Golan Fortune and Kielan Woods (right) win the Lady Buttons Memorial Beginners’ Chase at Ludlow
Golan Fortune and Kielan Woods (right) win the Lady Buttons Memorial Beginners’ Chase at Ludlow (David Davies/PA)

“I entered him for Cheltenham and I changed my mind and thought this was the race for him, so I cancelled his Cheltenham engagement so I wouldn’t get tempted,” said Middleton.

“He’s absolutely buzzing at home – I think he’s the best I’ve had him all season.

“I’m pretty sure he’ll get the trip. He jumps well, (and) I really, really fancy him – he’ll run a massive race.”

Middleton has not abandoned all hope either that Golan Fortune may yet be granted a run at Aintree.

“The plan all along was to go to the Grand National,” he added.

“I’ve always thought he was a Grand National horse – but rated 142, he’s about a 4-1 shot to get in.

“There’s nine on 142 – and if he got to the top of the pecking order on 142 he might just scrape in. If he won the Midlands National he would be at the top of that pecking order.

“It’s a nice race to win and I could not be more pleased with him.”

Golan Fortune was last seen finishing fourth when reverting to hurdles at Kempton last month, after a spell over fences which included one victory and some very creditable performances in high-calibre contests.

Winning his first chase at Ludlow in December, he was swiftly upgraded to top-flight company in Kempton’s Grade One Kauto Star Novices’ Chase.

He finished fourth there behind Dan Skelton’s Shan Blue, as the 40-1 outsider of the field, and went on to be third of three but beaten under seven lengths in the Hampton Novices’ Chase at Warwick.
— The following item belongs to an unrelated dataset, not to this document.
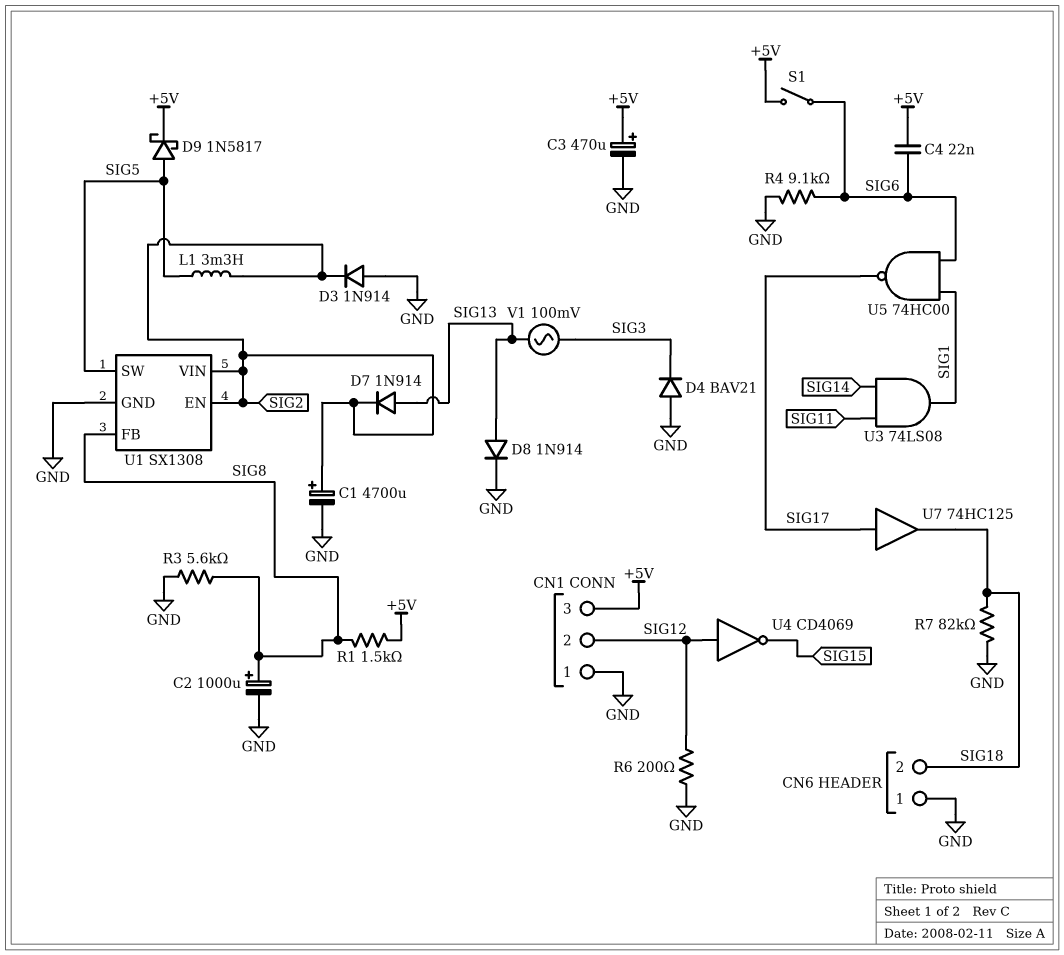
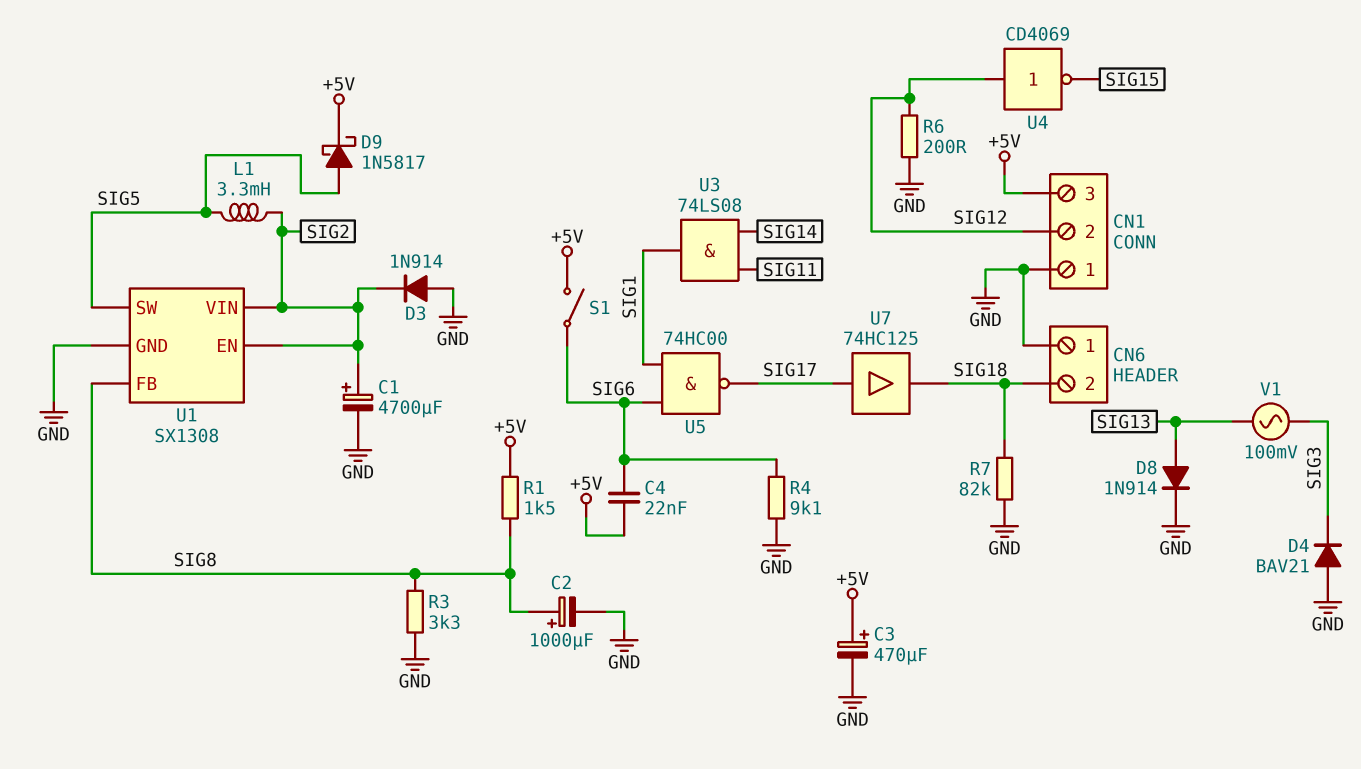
D7: diode 1N914 (A SIG13, K SIG2) -> none
R3: 5.6k (GND, SIG8) -> 3.3k (GND, SIG8)

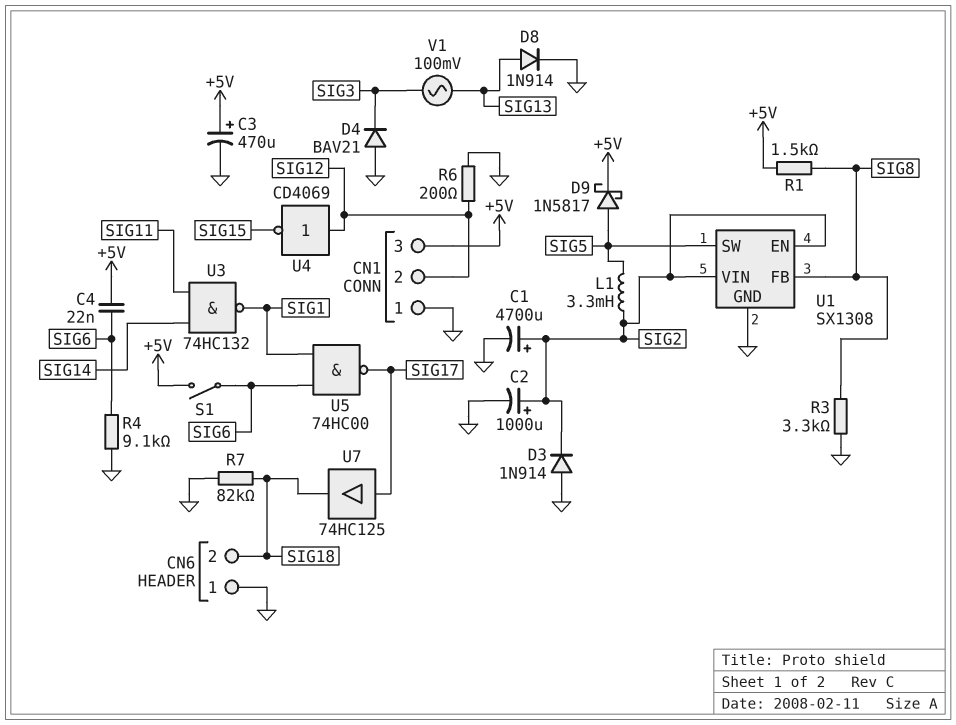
C2: 1000uF (plus SIG8, minus GND) -> 1000uF (plus SIG2, minus GND)
U3: AND 74LS08 (in SIG11, in SIG14, out SIG1) -> NAND 74HC132 (in SIG11, in SIG14, out SIG1)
The form of both races was boosted in Wednesday’s Brown Advisory Novices’ Chase at Cheltenham, with Warwick runner-up Fiddlerontheroof finishing second behind Monkfish and in third The Big Breakaway – who was four and a quarter lengths ahead of Golan Fortune in the Kauto Star.
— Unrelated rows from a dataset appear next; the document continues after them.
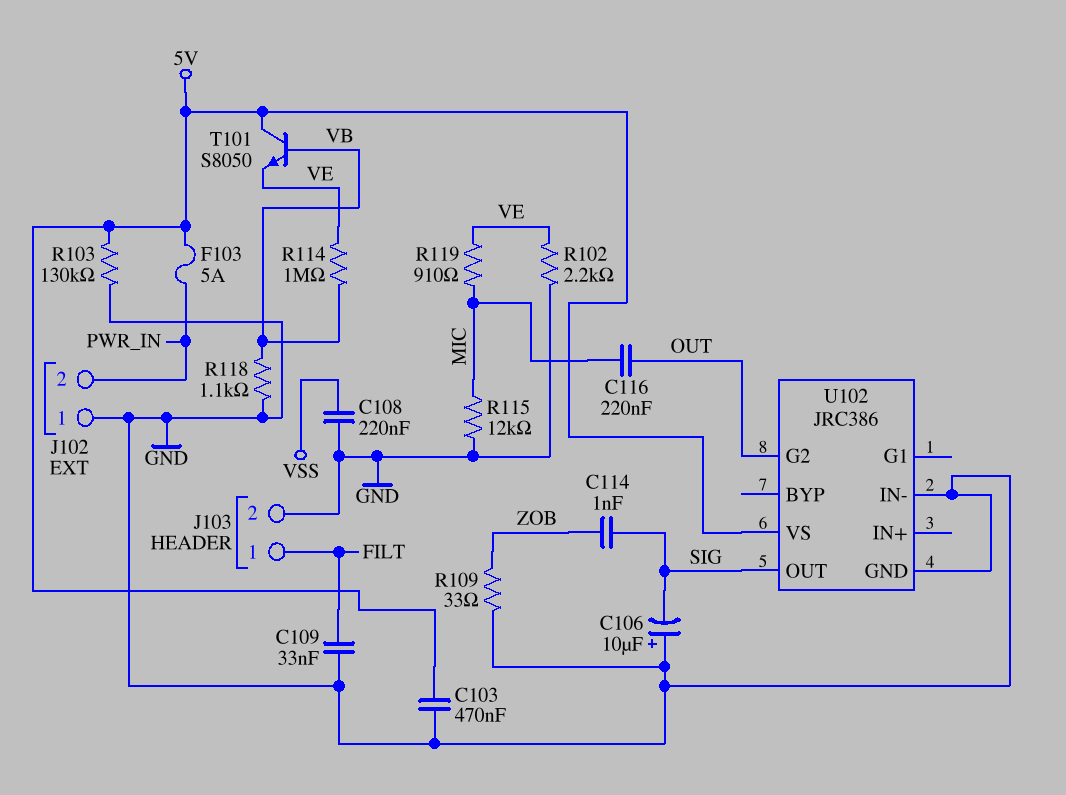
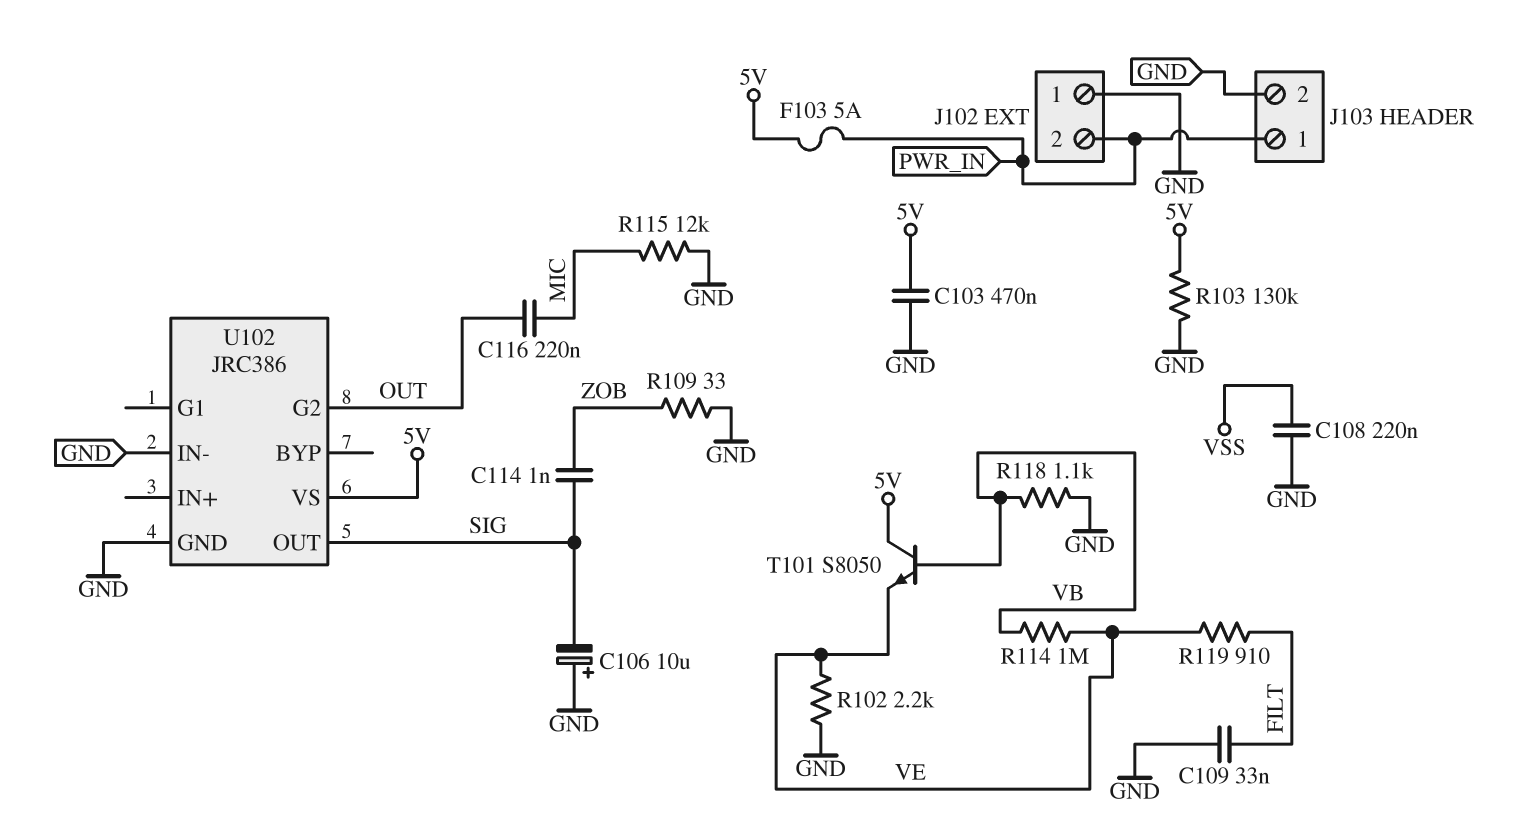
J103 pin 1: FILT -> PWR_IN
R119: 910 (MIC, VE) -> 910 (FILT, VE)

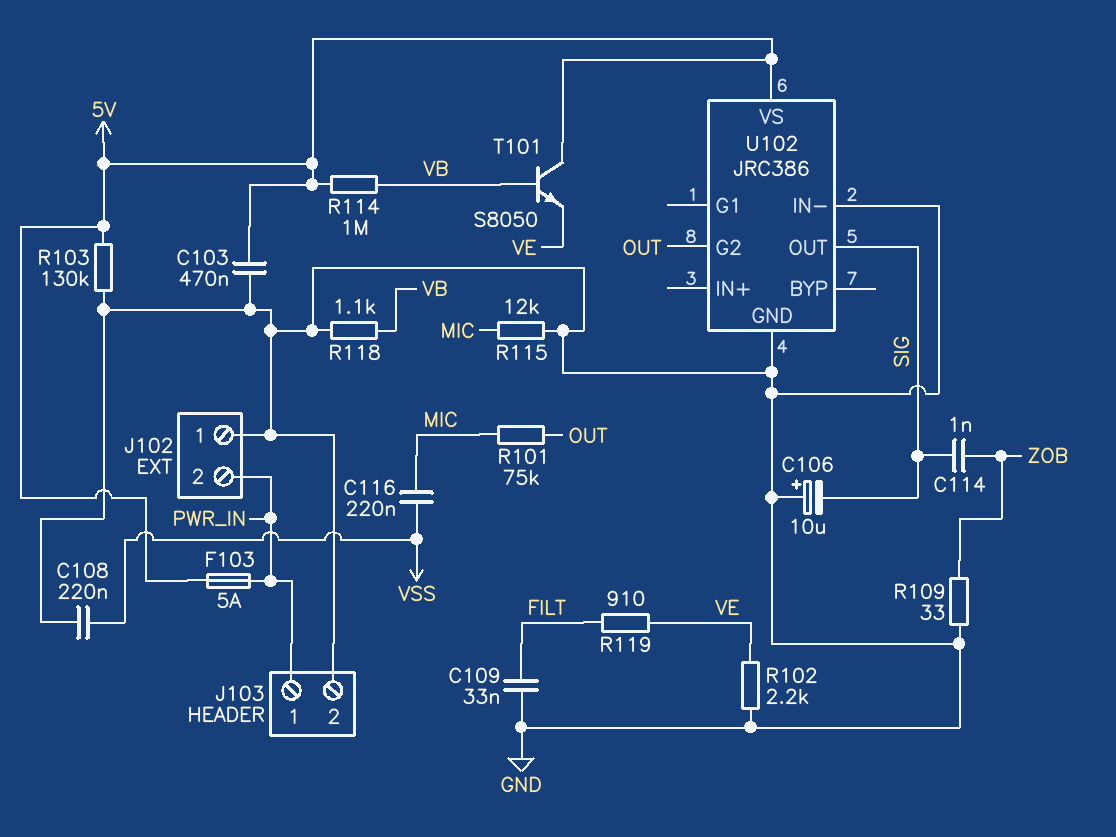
C116: 220nF (MIC, OUT) -> 220nF (MIC, VSS)
R101: none -> 75k (MIC, OUT)
R114: 1M (VB, VE) -> 1M (5V, VB)

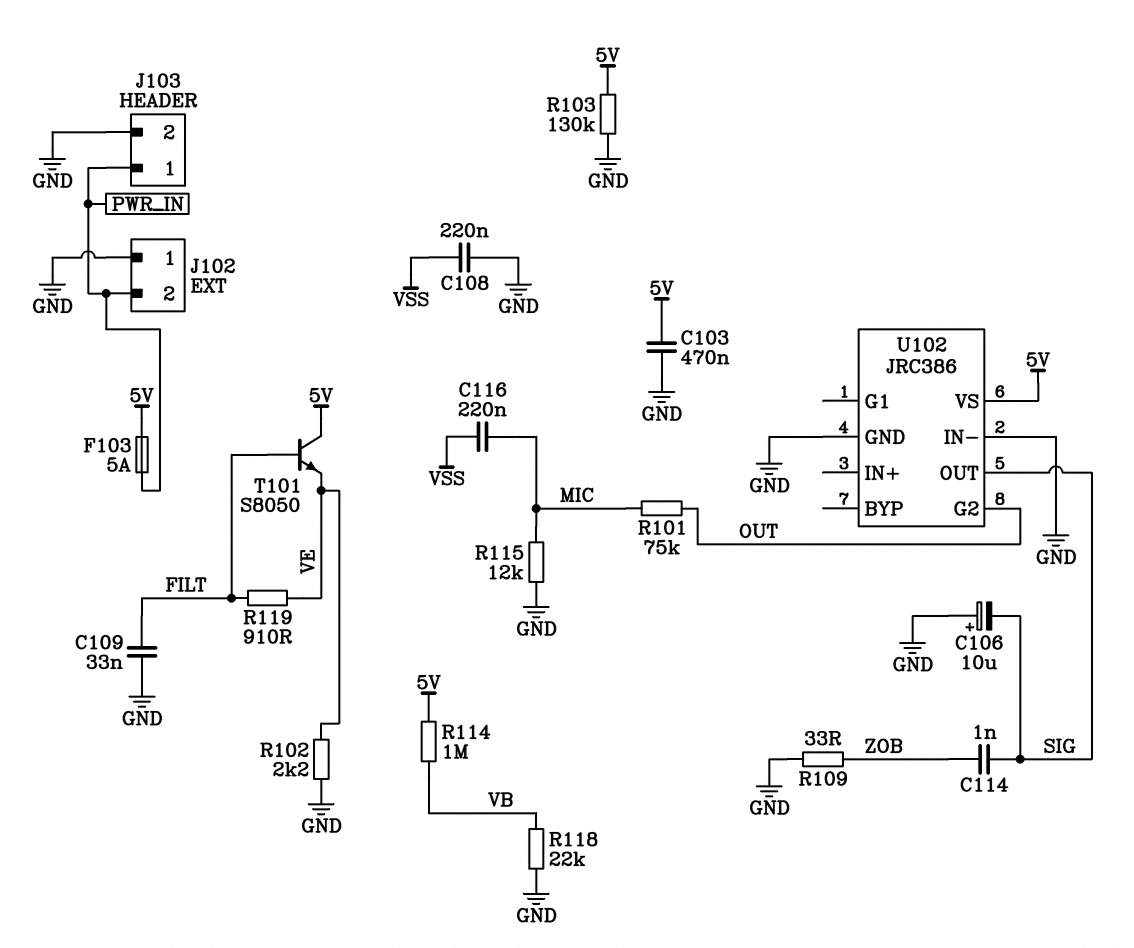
R118: 1.1k (GND, VB) -> 22k (GND, VB)
T101: NPN S8050 (B VB, C 5V, E VE) -> NPN S8050 (B FILT, C 5V, E VE)

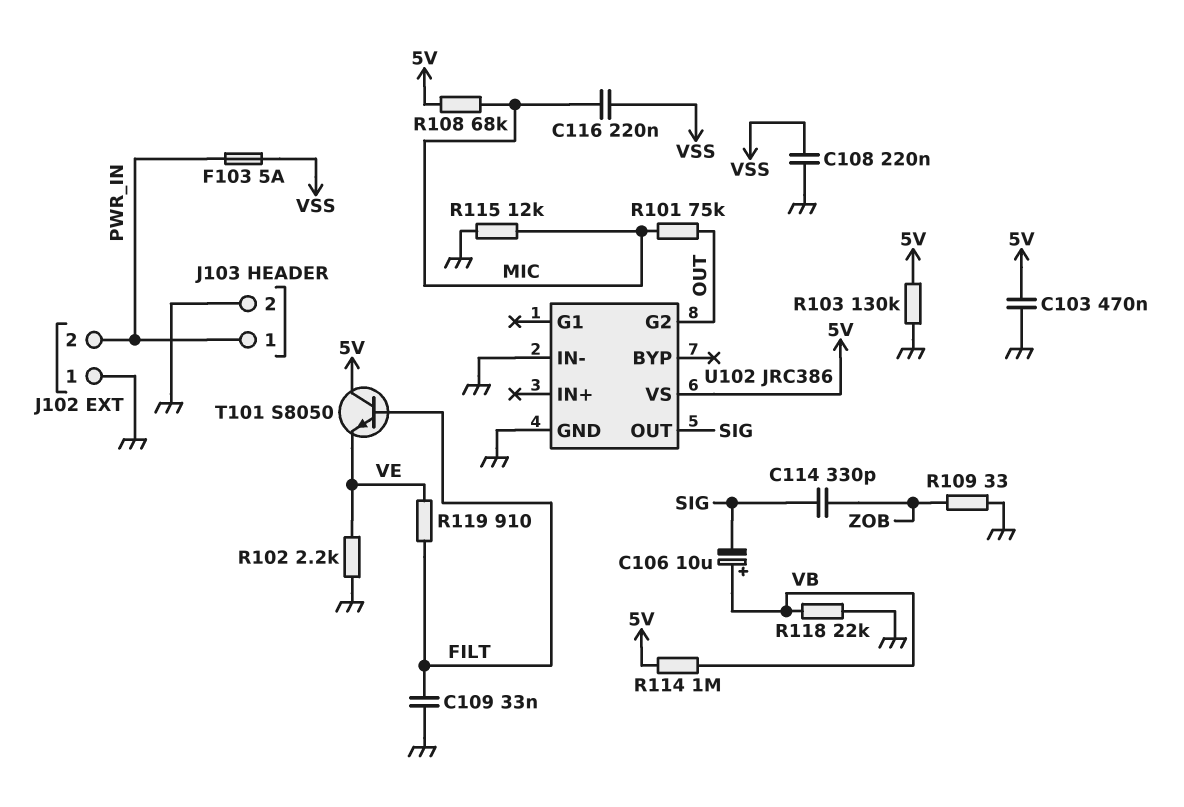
C106: 10uF (plus GND, minus SIG) -> 10uF (plus VB, minus SIG)
C114: 1nF (SIG, ZOB) -> 330pF (SIG, ZOB)
F103: 5A (5V, PWR_IN) -> 5A (PWR_IN, VSS)
R108: none -> 68k (5V, MIC)

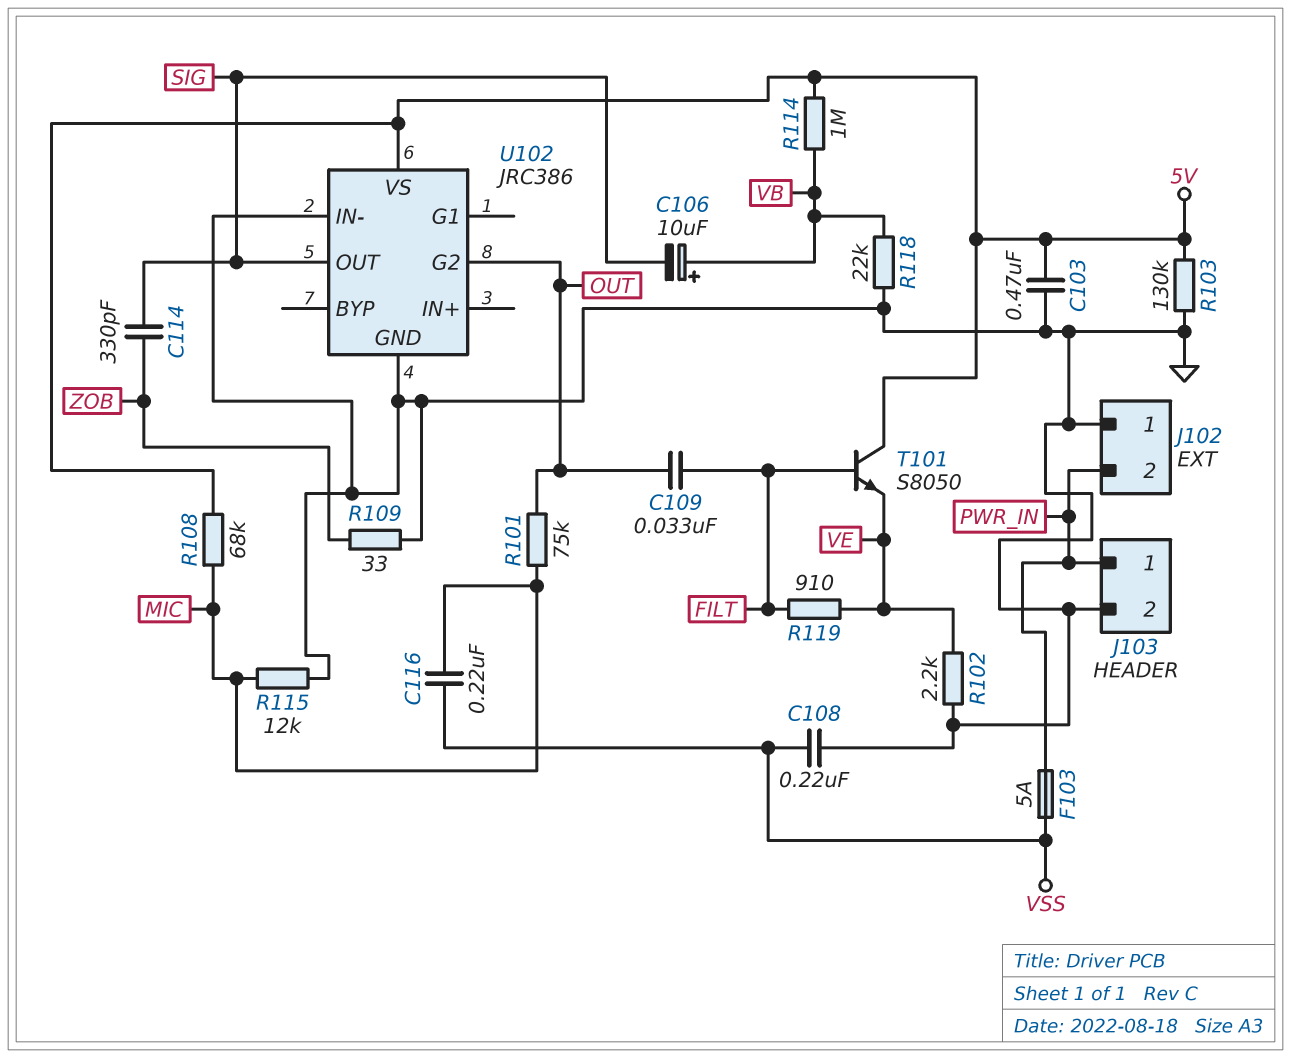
C109: 33nF (FILT, GND) -> 33nF (FILT, OUT)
“He was only beaten about six lengths in the Kauto Star when Kielan (Woods, jockey) fired him at the last,” said Middleton.

“I think he made a bit too much use of him there, or we’d have finished close to The Big Breakaway, and I’m sure we’d have beaten Fiddlerontheroof at Warwick if he hadn’t made a howler at the third-last.

“I think it’s a hell of a boost.”

Among Golan Fortune’s weekend rivals is Lucinda Russell’s Mighty Thunder a proven winner over a long-distance trip after triumphing in the Edinburgh National at Musselburgh.

Victorious by 20 lengths on that occasion, the eight-year-old turns his attention to the Uttoxeter prize after sidestepping the Fulke Walwyn Kim Muir at Cheltenham to take on this extreme trip.

“We had the option of here or Cheltenham, but I think the four miles should should suit him,” said Russell.

“He’s been in very good form since Musselburgh. I think the distance is right, and the flat track at Uttoxeter will help.”

Mighty Thunder has run four times over fences and won three, his only chasing defeat coming when he was a distant sixth at Kelso in December.

“He’s a funny horse because there’s three completed starts he’s won over fences, but equally he’s thrown in a real shocker at Kelso when he seemed to sulk,” added Russell.

“He’s got a bit of brain there and he’s a smart chap, but I think that over four miles he loves it because he’s not under so much pressure.

Nick Williams' 2018 Cheltenham Festival winner Coo Star Sivola is among the contenders at Uttoxeter
Nick Williams’ 2018 Cheltenham Festival winner Coo Star Sivola is among the contenders at Uttoxeter (Mike Egerton/PA)

“Although he’s a novice, I think it’s worthwhile giving him the chance.”

Russell is sure the forecast soft ground will suit her charge after his recent performances in similar conditions.

“As a hurdler we always felt he needed it to be good or good to soft, yet he’s actually won on heavy ground round Hexham,” she said.

“They’re still calling it soft at the moment, and that’s just perfect.”

Also due to line up in the race is last year’s hero Truckers Lodge, with Paul Nicholls also represented by 13-2 chance Highland Hunter.

Jonjo O’Neill’s Time To Get Up heads the market, while Nick Williams’ Coo Star Sivola and Venetia Williams’ Achille are also both prominent – and Nicky Martin’s regular marathon contender The Two Amigos is back for more, over the longest trip he has yet faced.